Le varie storie, apparentemente diverse tra loro per stile e contenuti, sostanzialmente hanno tutte il filo conduttore dell’alienazione e dell’incomunicabilità che sfocia in violenza prevalentemente sulle donne. Tematiche molto attuali oggi, in un XXI secolo in cui regna l’aggressività, a causa anche dell’uso sconsiderato che si fa dei social network; senza tralasciare i danni psicologici causati ultimamente dalle imposizioni dovute al Coronavirus, che ha finito ulteriormente per compromettere i rapporti umani  tra le persone.
Brividi d’autore è prodotto da Sergio De Angelis per Cinemusa srl e Cinedea srl e si avvale di un avvincente script elaborato da Lorenzo De Luca e dallo stesso Campanella. Oltre alla Cucinotta, fanno parte del cast del lungometraggio Franco OppiniEmy BergamoNicholas GalloAdolfo Margiotta e Chiara Campanella, con la speciale partecipazione di Sebastiano Somma. Da menzionare inoltre il ritorno davanti alla macchina da presa della sensuale e conturbante Gioia Scola, icona del cinema di genere degli anni Ottanta amata dai fan, tra l’altro, per Yuppies 2 e Sotto il vestito niente II. Si segnala infine un simpatico cameo da attore per il noto ingegnere informatico Paolo Reale, spesso opinionista televisivo nei più importanti talk show di cronaca nera.

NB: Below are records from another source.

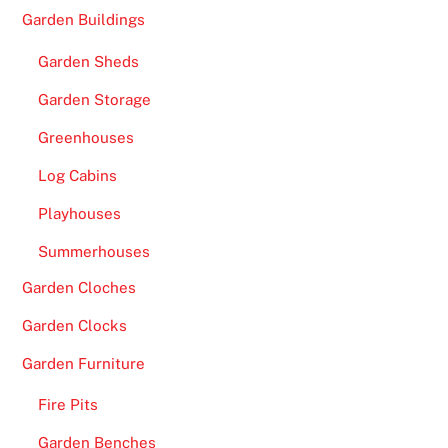
Garden Buildings
Garden Sheds
Garden Storage
Greenhouses
Log Cabins
Playhouses
Summerhouses
Garden Cloches
Garden Clocks
Garden Furniture
Fire Pits
Garden Benches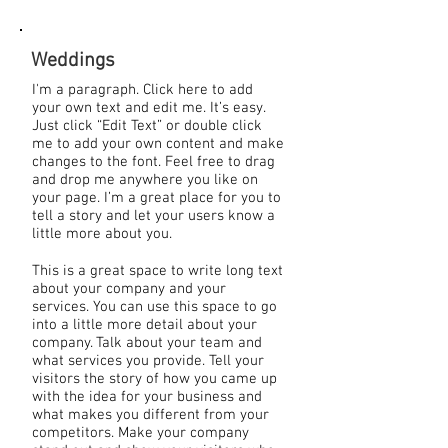
Weddings
I'm a paragraph. Click here to add
your own text and edit me. It’s easy.
Just click “Edit Text” or double click
me to add your own content and make
changes to the font. Feel free to drag
and drop me anywhere you like on
your page. I’m a great place for you to
tell a story and let your users know a
little more about you.
This is a great space to write long text
about your company and your
services. You can use this space to go
into a little more detail about your
company. Talk about your team and
what services you provide. Tell your
visitors the story of how you came up
with the idea for your business and
what makes you different from your
competitors. Make your company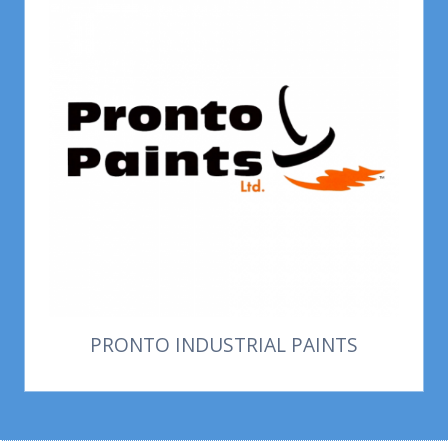
PRONTO INDUSTRIAL PAINTS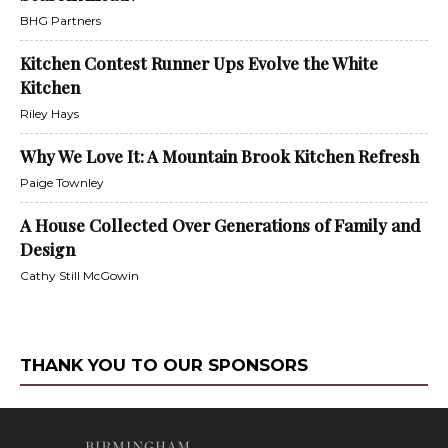
BHG Partners
Kitchen Contest Runner Ups Evolve the White
Kitchen
Riley Hays
Why We Love It: A Mountain Brook Kitchen Refresh
Paige Townley
A House Collected Over Generations of Family and
Design
Cathy Still McGowin
THANK YOU TO OUR SPONSORS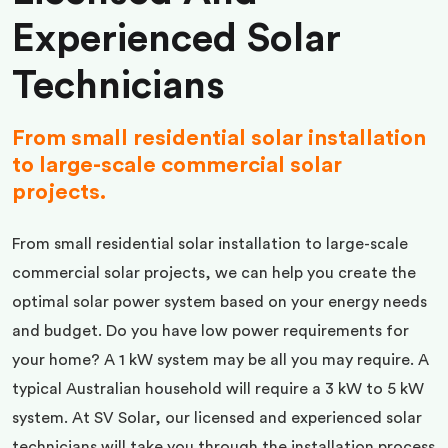
Experienced Solar
Technicians
From small residential solar installation
to large-scale commercial solar
projects.
From small residential solar installation to large-scale
commercial solar projects, we can help you create the
optimal solar power system based on your energy needs
and budget. Do you have low power requirements for
your home? A 1 kW system may be all you may require. A
typical Australian household will require a 3 kW to 5 kW
system. At SV Solar, our licensed and experienced solar
technicians will take you through the installation process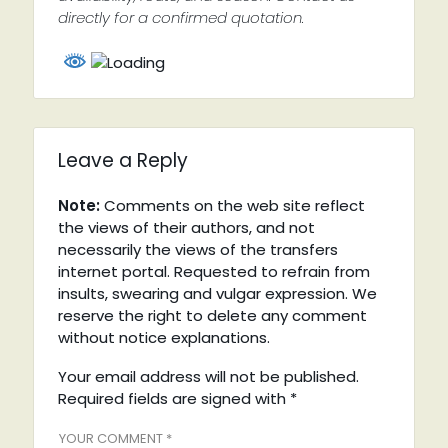
directly for a confirmed quotation.
Leave a Reply
Note:
Comments on the web site reflect
the views of their authors, and not
necessarily the views of the transfers
internet portal. Requested to refrain from
insults, swearing and vulgar expression. We
reserve the right to delete any comment
without notice explanations.
Your email address will not be published.
Required fields are signed with
*
YOUR COMMENT *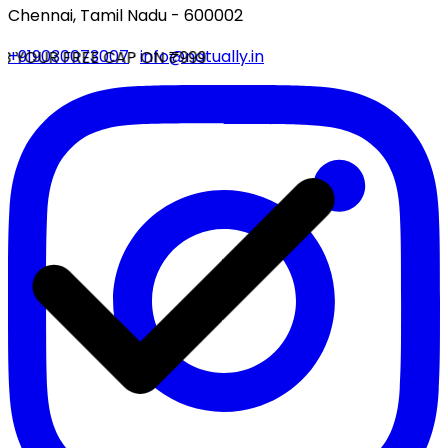
Chennai, Tamil Nadu - 600002
+919030073007
·
info@natually.in
 YOUR FREE CAP ON ₹999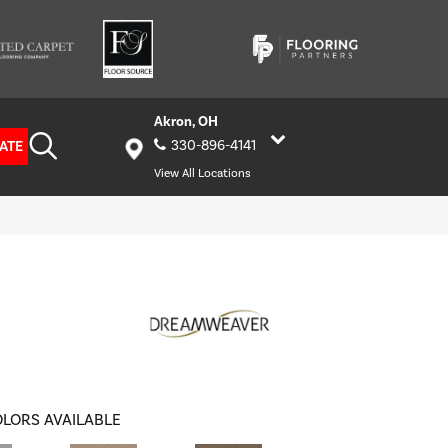
Akron, OH
ATE
330-896-4141
View All Locations
LORS AVAILABLE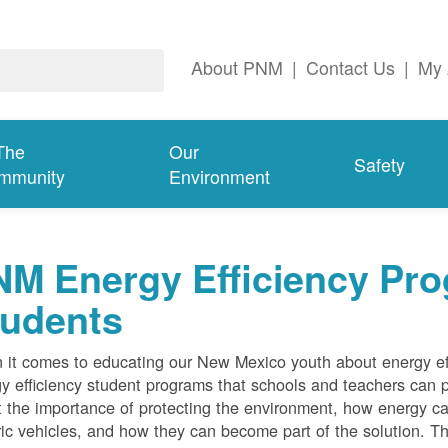
About PNM
|
Contact Us
|
My 
The
Our
Safety
mmunity
Environment
M Energy Efficiency Pro
tudents
it comes to educating our New Mexico youth about energy effi
y efficiency student programs that schools and teachers can pa
 the importance of protecting the environment, how energy can
ric vehicles, and how they can become part of the solution. Th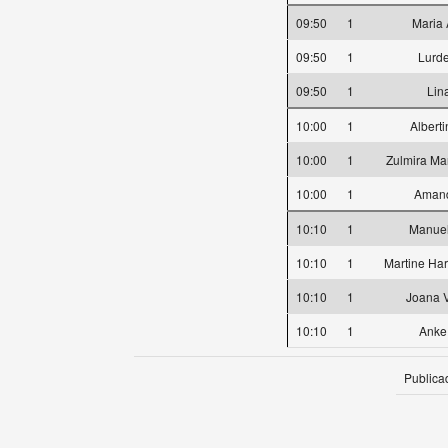
09:50
1
Maria 
09:50
1
Lurd
09:50
1
Lin
10:00
1
Albert
10:00
1
Zulmira Mar
10:00
1
Amand
10:10
1
Manuel
10:10
1
Martine Ha
10:10
1
Joana 
10:10
1
Anke
Publica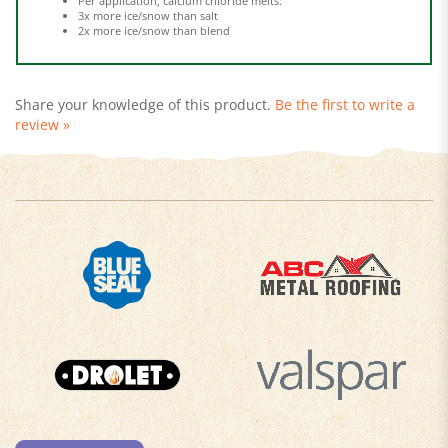
2x more ice/snow than blend
Share your knowledge of this product.
Be the first to write a
review »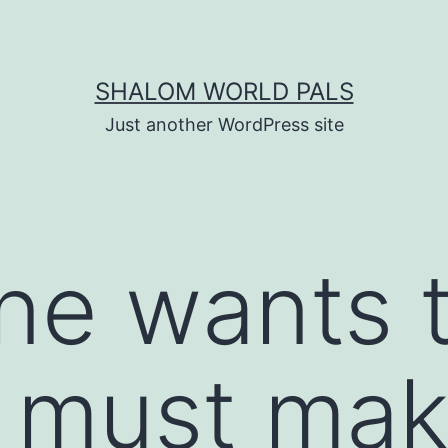
SHALOM WORLD PALS
Just another WordPress site
one wants 
he must ma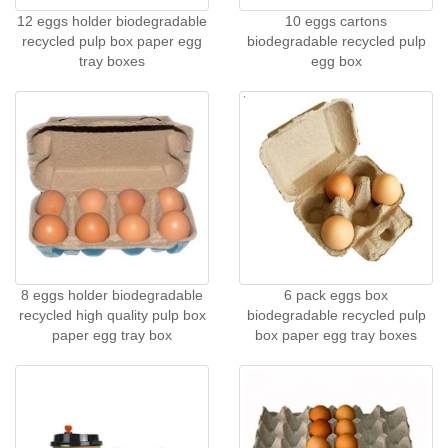
12 eggs holder biodegradable
10 eggs cartons
recycled pulp box paper egg
biodegradable recycled pulp
tray boxes
egg box
8 eggs holder biodegradable
6 pack eggs box
recycled high quality pulp box
biodegradable recycled pulp
paper egg tray box
box paper egg tray boxes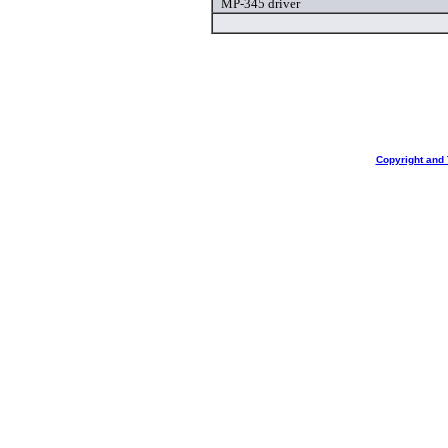
MP-345 driver
Copyright and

La fotografia di Brividi d’autore è di Francesco Ciccone, il montaggio di Francesco Tellico, le musiche di Fabio Massimo Colasanti, le scenografie e i costumi di Laura Camia.
Non poco curiosa è location principale dell’opera: l’hotel Ospite inatteso a Montalto di Castro, di proprietà dell’imprenditore Giuseppe Simonelli, nonché vero e proprio museo della Settima arte dove ha trascorso gli ultimi anni di vita lo storico produttore cinematografico Alfredo Bini, cui dobbiamo i maggiori capolavori di Pierpaolo Pasolini e di altri grandi maestri del cinema.